Check your understanding:
1) Answer these questions about the passage on mapping technology leaders, giving each answer on its own line with the matching letter.
(a) According to the passage, what is "All CTOs everywhere" instead of a map?
(b) Which source does the passage recommend for finding startups?
(c) What does noting where a leader worked before reveal, according to the passage?
2) Resume the passage on mapping technology leaders, picking up after its last line.

Selected extract:
The tighter your scope, the more useful your map will be. “All CTOs everywhere” isn’t a map—it’s a phone book.

Step 2: Identify the Companies

Start with the companies, not the people. List every company that fits your scope. Use Crunchbase for startups, industry reports for established players, and StackWho to discover companies based on their technology stack.

StackWho is particularly useful when you’re mapping by technology domain. If you’re looking for companies using a specific stack (say, Rust in production, or Snowflake for analytics), you can find them by technology rather than by industry classification—which often surfaces companies you’d otherwise miss.

Step 3: Map the Leaders

For each company on your list, identify the CTO or VP of Engineering. Note:

  • Their name and current title
  • How long they’ve been in the role
  • Where they worked before (reveals career trajectories and networks)
  • Any public content they’ve produced (blog posts, conference talks, podcasts)

Data for analysis:

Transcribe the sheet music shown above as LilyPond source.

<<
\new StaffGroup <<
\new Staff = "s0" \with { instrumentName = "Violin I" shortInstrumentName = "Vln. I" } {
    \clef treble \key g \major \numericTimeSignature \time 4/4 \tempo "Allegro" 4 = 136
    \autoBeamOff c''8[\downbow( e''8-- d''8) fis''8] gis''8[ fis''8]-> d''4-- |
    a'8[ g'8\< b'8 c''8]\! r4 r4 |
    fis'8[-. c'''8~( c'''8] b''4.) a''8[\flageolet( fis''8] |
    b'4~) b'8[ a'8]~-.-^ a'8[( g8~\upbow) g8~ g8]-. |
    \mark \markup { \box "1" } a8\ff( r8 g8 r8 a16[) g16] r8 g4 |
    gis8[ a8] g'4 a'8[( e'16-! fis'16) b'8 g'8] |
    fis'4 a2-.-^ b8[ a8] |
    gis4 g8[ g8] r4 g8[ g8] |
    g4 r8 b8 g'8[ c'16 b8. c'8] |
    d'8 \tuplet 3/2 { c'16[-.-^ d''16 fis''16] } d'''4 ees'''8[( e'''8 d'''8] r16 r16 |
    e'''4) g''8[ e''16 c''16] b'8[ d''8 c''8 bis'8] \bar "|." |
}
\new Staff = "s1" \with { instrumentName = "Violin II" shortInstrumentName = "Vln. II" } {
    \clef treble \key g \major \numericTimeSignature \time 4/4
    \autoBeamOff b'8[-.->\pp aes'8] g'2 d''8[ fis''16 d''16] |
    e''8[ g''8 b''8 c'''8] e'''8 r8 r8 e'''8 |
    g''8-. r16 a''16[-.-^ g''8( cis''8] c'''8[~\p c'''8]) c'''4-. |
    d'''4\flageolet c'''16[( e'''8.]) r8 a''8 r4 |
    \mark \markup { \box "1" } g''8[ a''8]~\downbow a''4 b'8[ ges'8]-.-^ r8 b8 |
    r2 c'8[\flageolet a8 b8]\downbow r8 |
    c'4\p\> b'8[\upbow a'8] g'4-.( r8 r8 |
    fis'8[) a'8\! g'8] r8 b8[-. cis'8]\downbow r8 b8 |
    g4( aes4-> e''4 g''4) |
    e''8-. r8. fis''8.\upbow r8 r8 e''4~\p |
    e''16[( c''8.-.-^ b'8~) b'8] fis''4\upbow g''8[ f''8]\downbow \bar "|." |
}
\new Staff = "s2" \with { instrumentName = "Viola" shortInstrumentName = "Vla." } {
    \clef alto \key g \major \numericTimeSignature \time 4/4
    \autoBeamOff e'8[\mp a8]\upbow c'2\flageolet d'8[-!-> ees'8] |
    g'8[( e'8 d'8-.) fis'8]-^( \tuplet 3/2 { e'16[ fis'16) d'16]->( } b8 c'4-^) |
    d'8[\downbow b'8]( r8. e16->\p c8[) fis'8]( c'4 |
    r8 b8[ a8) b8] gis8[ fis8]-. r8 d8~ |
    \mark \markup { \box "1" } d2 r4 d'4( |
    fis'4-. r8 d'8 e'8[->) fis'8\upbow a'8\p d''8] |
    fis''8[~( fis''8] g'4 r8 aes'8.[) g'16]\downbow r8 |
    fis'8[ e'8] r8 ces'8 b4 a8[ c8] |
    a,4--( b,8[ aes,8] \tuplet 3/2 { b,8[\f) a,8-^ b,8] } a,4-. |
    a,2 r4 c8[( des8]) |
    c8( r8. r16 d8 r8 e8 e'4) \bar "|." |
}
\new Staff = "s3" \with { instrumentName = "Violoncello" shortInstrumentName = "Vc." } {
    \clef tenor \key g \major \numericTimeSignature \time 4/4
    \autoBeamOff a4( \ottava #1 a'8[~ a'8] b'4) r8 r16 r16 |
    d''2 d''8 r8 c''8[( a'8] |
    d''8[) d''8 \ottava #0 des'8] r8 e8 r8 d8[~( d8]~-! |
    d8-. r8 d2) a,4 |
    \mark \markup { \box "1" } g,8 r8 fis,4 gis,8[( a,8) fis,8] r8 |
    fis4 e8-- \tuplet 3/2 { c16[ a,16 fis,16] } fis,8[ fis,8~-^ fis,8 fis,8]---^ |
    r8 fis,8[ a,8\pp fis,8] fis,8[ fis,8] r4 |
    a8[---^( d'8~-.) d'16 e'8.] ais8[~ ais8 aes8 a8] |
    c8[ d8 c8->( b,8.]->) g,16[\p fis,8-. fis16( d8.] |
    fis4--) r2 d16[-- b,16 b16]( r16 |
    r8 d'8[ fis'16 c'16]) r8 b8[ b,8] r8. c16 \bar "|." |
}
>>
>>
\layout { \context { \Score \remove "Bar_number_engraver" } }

Task-by-task outputs:
1)
(a) A phone book.
(b) Crunchbase.
(c) Career trajectories and networks.

2)
  • Their team size, if discoverable

This is where systematic research tools save enormous time. Manually checking LinkedIn for 200 companies takes days. A structured database lets you export this in minutes.

Step 4: Identify Patterns and Clusters

Once you have the raw data, look for patterns:

  • Career pipelines: Do many CTOs in this space come from the same companies? (In fintech, many come from Goldman, Stripe, or Square. In infrastructure, many come from Google, AWS, or Meta.)
  • Technology convergence: Are multiple companies in the space adopting similar stacks?
  • Tenure patterns: How long do CTOs stay? High turnover might indicate industry-wide challenges.
  • Geographic clusters: Are leaders concentrated in specific cities?

Step 5: Add the Influence Layer

Not all tech leaders have equal influence. Some are actively shaping the industry through speaking, writing, and open-source contributions. Others are quietly building great products but aren’t publicly visible.

Add an influence layer to your map by checking:

  • Conference speaking history
  • Published articles and blog posts
  • Open-source contributions
  • Media mentions—use JournalistDB to find journalists who’ve covered these leaders, which also reveals who’s been quoted as an industry expert
  • Advisory roles and board positions

Step 6: Keep It Updated

Tech leadership maps decay fast. CTOs change companies frequently—average tenure is 3-4 years. Companies get acquired, pivot, or shut down. New players enter the market.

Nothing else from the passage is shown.